Stone-throwers on the wall cast their fearful burdens at the attackers, too. A man hit by a stone weighing half as much as himself and traveling like an arrow ceased to be a man, becoming instead in the twinkling of an eye a red horror either lying still, smeared along the ground, or wailing like a broken baby bereft of breast, bereft of brother, bereft of hope.

And Maniakes, seeing what he would have mourned had it befallen one of his own subjects, even one who hated him as an incestuous tyrant, clapped his hands with glee and shouted to the crew that had launched the fatal stone: «Give 'em another one just like that, boys!»

And the crew did their best to obey, and cried out in fury and disappointment when their next missile fell harmlessly to earth. Maniakes moaned when that happened, too. Only later did he think on what a strange business war was.

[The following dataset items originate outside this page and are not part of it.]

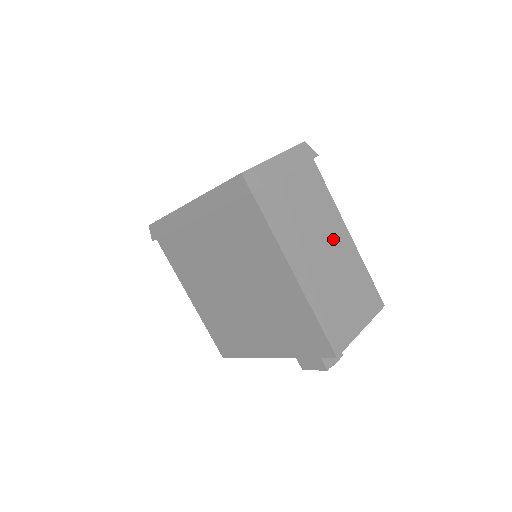
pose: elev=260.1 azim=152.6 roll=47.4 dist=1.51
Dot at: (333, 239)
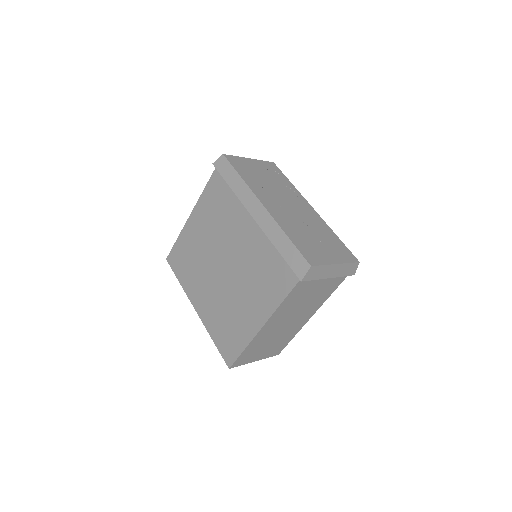
Dot at: (302, 316)
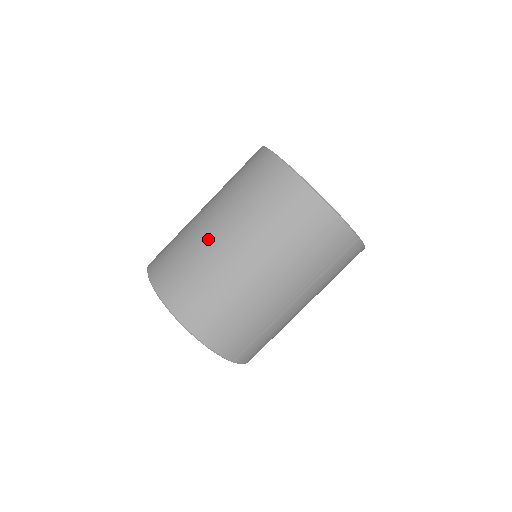
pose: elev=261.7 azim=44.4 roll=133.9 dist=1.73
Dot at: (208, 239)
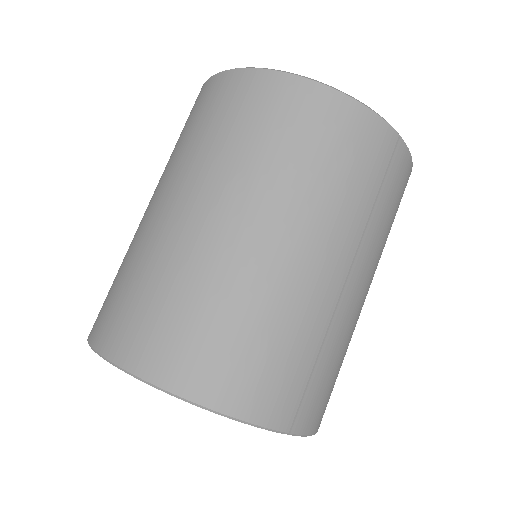
Dot at: (161, 229)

He had no leisure for such thoughts in any case, for some of the Kubratoi, instead of pausing at the ditch in front of the outer wall, dropped down into it along with ladders tall enough to reach from that depression to the top of the wall. Not many of those ladders ever went up, though. A stone dropped straight down rather than flung from a catapult crushed a man as thoroughly, if not so spectacularly, as one actually discharged from a stone-thrower. The Videssian defenders also rained arrows and boiling water down on the heads of the Kubratoi directly below them.

Wearing an ordinary trooper's mail shirt and a much-battered helmet, the elder Maniakes came up beside his son. He peered down into the ditch for a moment, then nodded in somber satisfaction. «I don't think they'll try that again any time soon,» he said. «Bit of a slaughter down there.»

«This is the high ground,» Maniakes agreed. «If they let us keep it, they'll pay the price.» He frowned. «If they let us keep it high, they'll pay the price.» He pointed to show what he meant.

Maybe Etzilios, in spite of the better advice the Makuraners undoubtedly must have given him, had thought Videssos the city would fall to direct assault, and never mind all the fancy engines he'd spent so much time and effort building. Maybe he'd believed that the imperials huddled inside their walls from fear alone and lacked the spirit to resist his ferocious warriors. If that was so, he'd received an expensive lesson to the contrary.